GULFPORT — Looking back on 2010, city officials say they are pleased with their approach to spending and with avoiding layoffs.
"What we're most proud of, and it takes a tremendous amount of cooperation in our city, is that with all the financial challenges we have, we remain debt free," says Mayor Michael Yakes.
"We did not layoff any of our employees and we actually reduced our operating budget by approximately 10 percent."
City Manager Jim O'Reilly said the city has a reserve of about $4,448,704 of the general fund budget.
"We need to function as if we're a big city. We don't have the population, but we have all the services: police, fire, EMS, water, sewer, public works, a recreation center, a senior center, a library. What we don't have is the ability to close down one because we only have one," said Yakes.
A major focus for next year will be economic redevelopment in the 49th Street corridor in cooperation with the South 49th Street Business Association.

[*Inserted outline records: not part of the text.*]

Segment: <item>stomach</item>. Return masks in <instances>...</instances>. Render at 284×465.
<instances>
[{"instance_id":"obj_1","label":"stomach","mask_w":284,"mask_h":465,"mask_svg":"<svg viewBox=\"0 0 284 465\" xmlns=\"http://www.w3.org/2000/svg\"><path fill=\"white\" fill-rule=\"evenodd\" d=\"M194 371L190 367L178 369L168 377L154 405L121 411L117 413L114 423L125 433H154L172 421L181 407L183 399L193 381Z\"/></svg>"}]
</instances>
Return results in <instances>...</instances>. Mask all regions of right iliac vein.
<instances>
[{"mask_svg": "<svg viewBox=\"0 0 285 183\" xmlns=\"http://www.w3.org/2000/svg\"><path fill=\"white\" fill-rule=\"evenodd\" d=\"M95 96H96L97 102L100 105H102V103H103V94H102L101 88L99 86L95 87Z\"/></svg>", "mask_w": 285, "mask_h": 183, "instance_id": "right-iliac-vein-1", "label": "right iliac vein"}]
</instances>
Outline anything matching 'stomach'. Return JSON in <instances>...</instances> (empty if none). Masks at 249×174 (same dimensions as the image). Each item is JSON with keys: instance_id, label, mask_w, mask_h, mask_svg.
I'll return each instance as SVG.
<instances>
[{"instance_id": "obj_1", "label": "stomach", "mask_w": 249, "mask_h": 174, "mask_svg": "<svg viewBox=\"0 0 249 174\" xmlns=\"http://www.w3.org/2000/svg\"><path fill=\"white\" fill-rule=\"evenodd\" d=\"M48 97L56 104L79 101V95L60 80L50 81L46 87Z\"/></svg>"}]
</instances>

"The long-term plan is to see an improved area with commerce and industry to support the existing businesses and create an area of improved employment opportunities," said O'Reilly.
"Short-term is to provide a basket of tools for property owners to improve their property values."
Jeri Reed, president of the South 49th Street Business Association, says the area is unique and diverse. She admits that 49th Street, at times, has a reputation of being a rough area, but she says "it's really not that bad."
"So 49," as Reed calls the association, has been in existence for a little more than two years now.
Gulfport officials are emphasizing going green as they develop incentives for people to improve their properties and receive green certification. They have also expanded their recycling program to make it easier and inclusive.
Yakes said he is pleased with the results in a shared partnership with St. Petersburg, Pinellas County, and the state of Florida on the enhancements to the Clam Bayou Nature Park.
According to the Southwest Florida Water Management District (Swiftmud), one of the restoration sites for the storm water treatment project is complete and another stormwater pond is approximately 50 percent complete.
Resident Pat Dunham is happy with both the progress of Gulfport, as well as the supportive family-like feeling it has retained, as her 35 years there would imply.
"We have what upscale communities have without the price tag," she said, adding that even the more outspoken residents are acknowledged and respected by the City Council.
"We're able to speak to our council members and if we have a concern, they listen and act on things. These people are not on pedestals. They recognize us; they're our neighbors. Our mayor, he's Mike. If you go down to the marina some mornings, you just might find him there, having coffee with the guys."
"The residents of Gulfport are relatively vocal," said Yakes. "There's always going to be concerns that people have, but I would say we're at about 85 percent confidence and understanding in the city.